EXTRACTED TEXT -
:::::

About eight weeks ago Austria had a general election (I may have mentioned it). Since then the political parties have been hard at work in Vienna playing political hokey-cokey. Interestingly, in that eight weeks or so, the Austrian state, if reports are to be believed, has carelessly lost 18 billion Euro. Or perhaps 23 billion. But not more than 40 billion, which is a relief. We know they have lost it because before the election, Finance Minister Maria Fekter, bristling with confidence, stood in front of a bank of microphones and assured that Austria had a “null deficit” and possibly even a surplus (I use this same technique in discussions with my bank manager). However, now we are seemingly and irretrievably for the workhouse for a few years, which, if true, is going to play havoc with Vienna’s number 1 city in the world tag and possibly devalue my extensive property holdings on Graben and Kohlmarkt.

Fekter has the kind of bossy demeanour that evokes a private education and reminds me of posh girls at university. The ones that couldn’t dance, invited people round for a Sunday roast, even as students, and turned up the collars on their mainly stripey shirts. Yet in truth she is a grammar school girl made good with the nickname “Schottermitzi” – Gravel Mary (her parents made a fortune in the gravel pit and transport business). She is a disruptive figure, of course; a hardliner on asylum and immigration and with the kind of attitude that if you don’t have a job or are poor there must be something wrong with you. Clearly, someone has told her that to be successful in politics, she has to act like a man. Or worse, Margaret Thatcher!”

:::::

EXTRACTED MATERIAL -

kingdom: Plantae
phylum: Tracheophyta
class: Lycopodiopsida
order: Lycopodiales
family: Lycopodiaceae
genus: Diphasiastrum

:::::

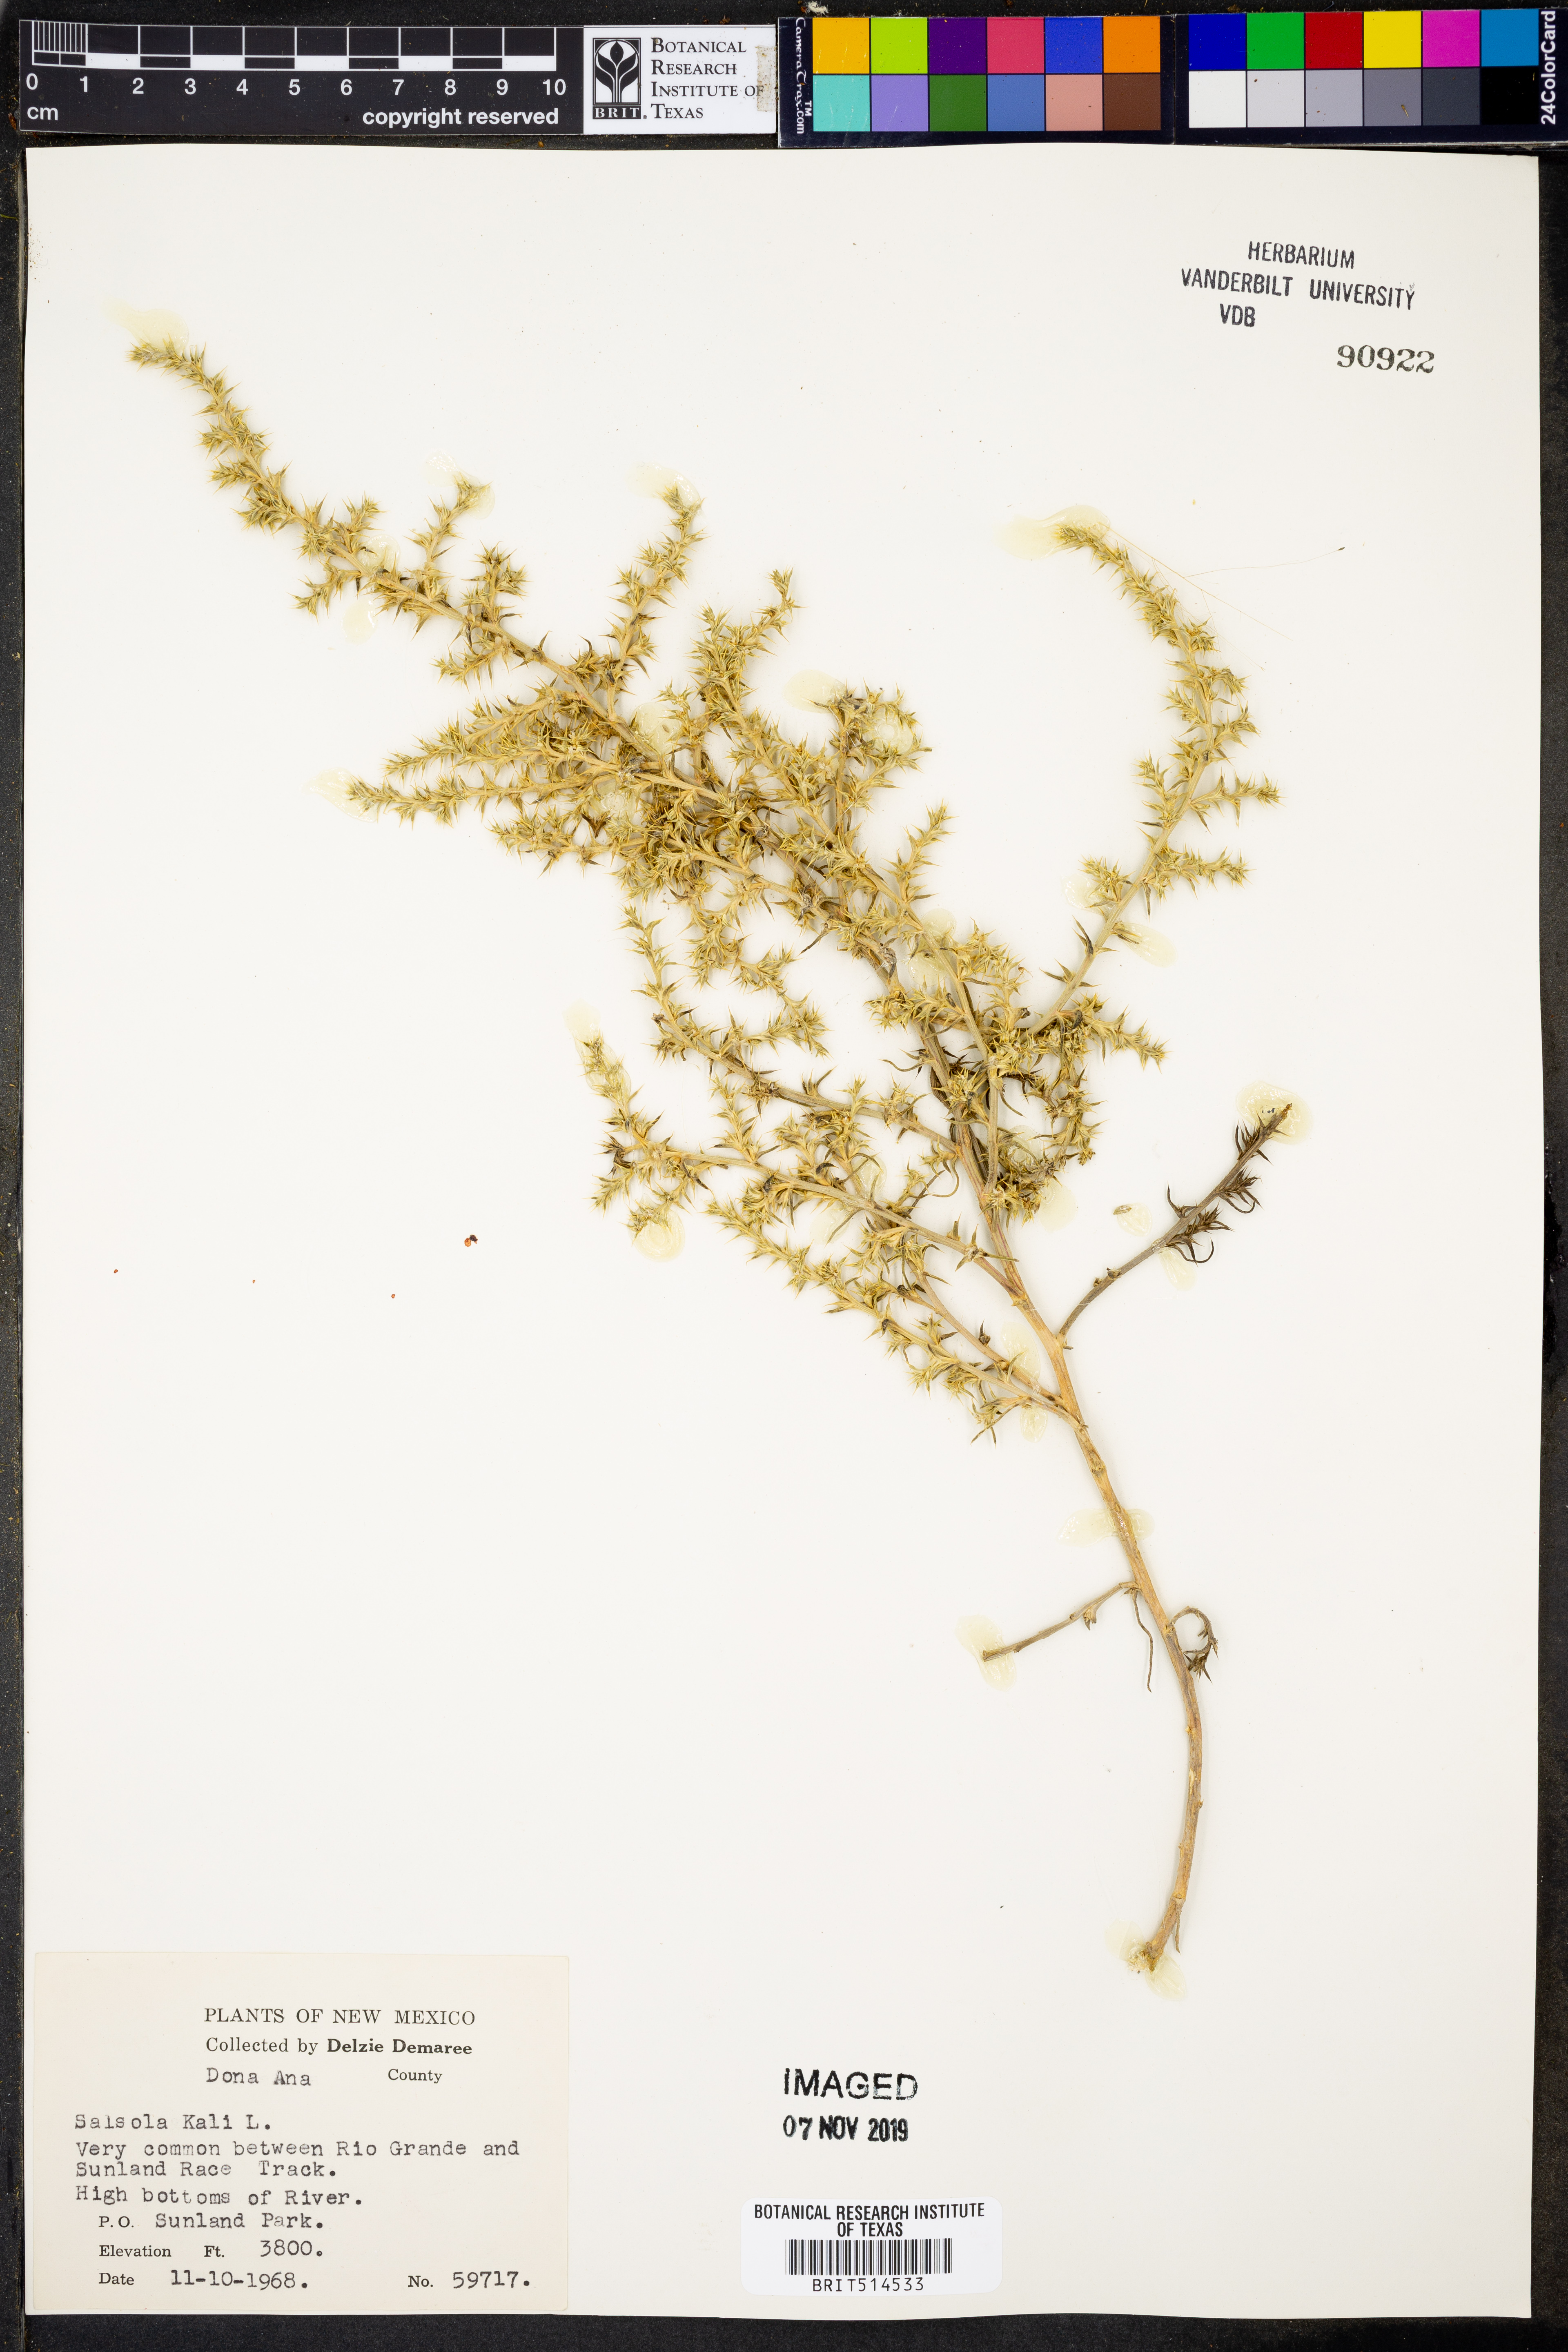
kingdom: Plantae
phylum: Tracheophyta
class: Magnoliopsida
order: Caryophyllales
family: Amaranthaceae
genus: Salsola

:::::

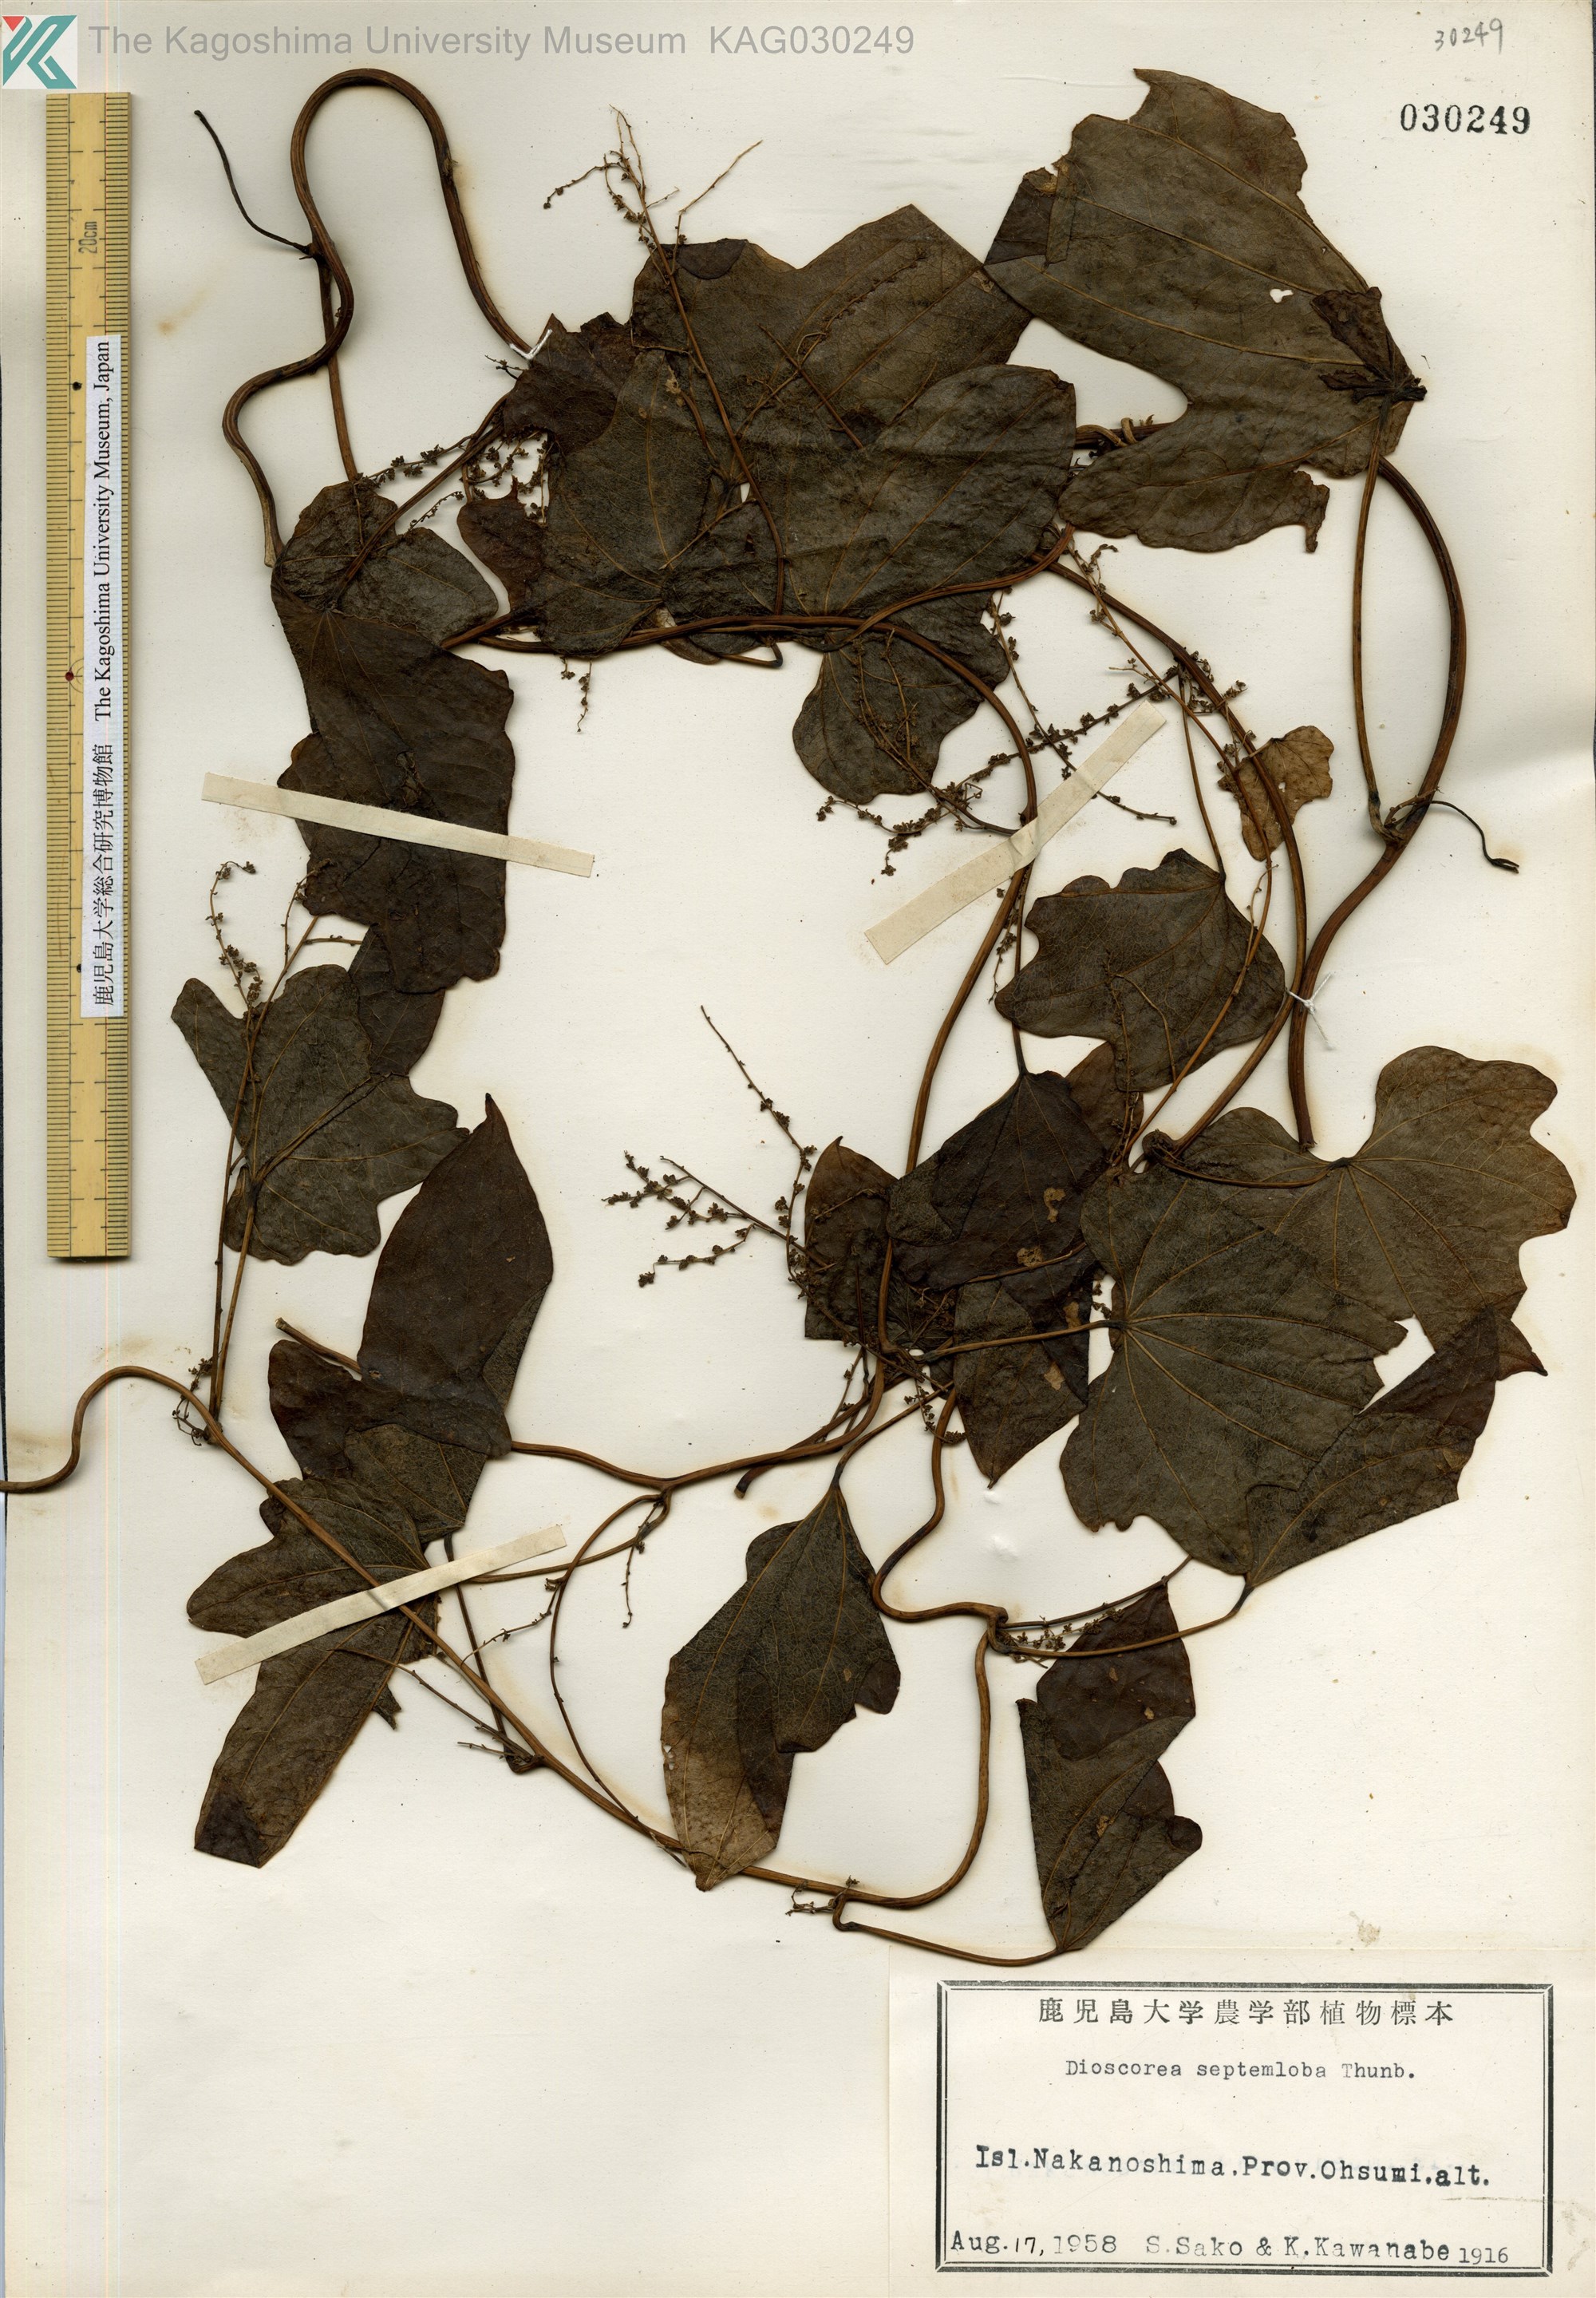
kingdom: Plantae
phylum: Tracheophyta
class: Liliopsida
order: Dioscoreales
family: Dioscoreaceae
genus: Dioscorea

:::::

EXERCISES TO COMPLETE -
(a) In the text about Austria's missing billions, what nickname does Finance Minister Maria Fekter have?
(b) Carry on the text about Austria's missing billions from the point where it stops.

THE ANSWERS -
(a) "Schottermitzi", meaning Gravel Mary.

(b)
Talking of milk snatchers, the teachers are threatening strike action because the government wants new teachers (from 2019) to work an extra 2 hours a week in the classroom (they now do about 22 hours). Although the new regulations will only apply to new teachers, that’s new teachers, the current teaching union is horrified at the prospect of children getting more teaching time and upsetting their unaffected members, because they are old teachers. Altogether now in case you missed it, old teachers.
Potentially this will agitate the “social contract” (an informal deal amongst state employees not to strike in return for guaranteed jobs and pensions – my interpretation anyway). But the whole sorry saga is the worst of Austria – although commonplace elsewhere – and a perfect example of political polarisation brought about by the dominance of two political parties with no desire to crush vested interests and reform. In the meantime, as the fat unionists and weak politicos trade verbal slaps (drink wine in the Heurige and reassure each other their respective jobs are safe), the kids intellectually starve and the people who pay the bill piss in the wind.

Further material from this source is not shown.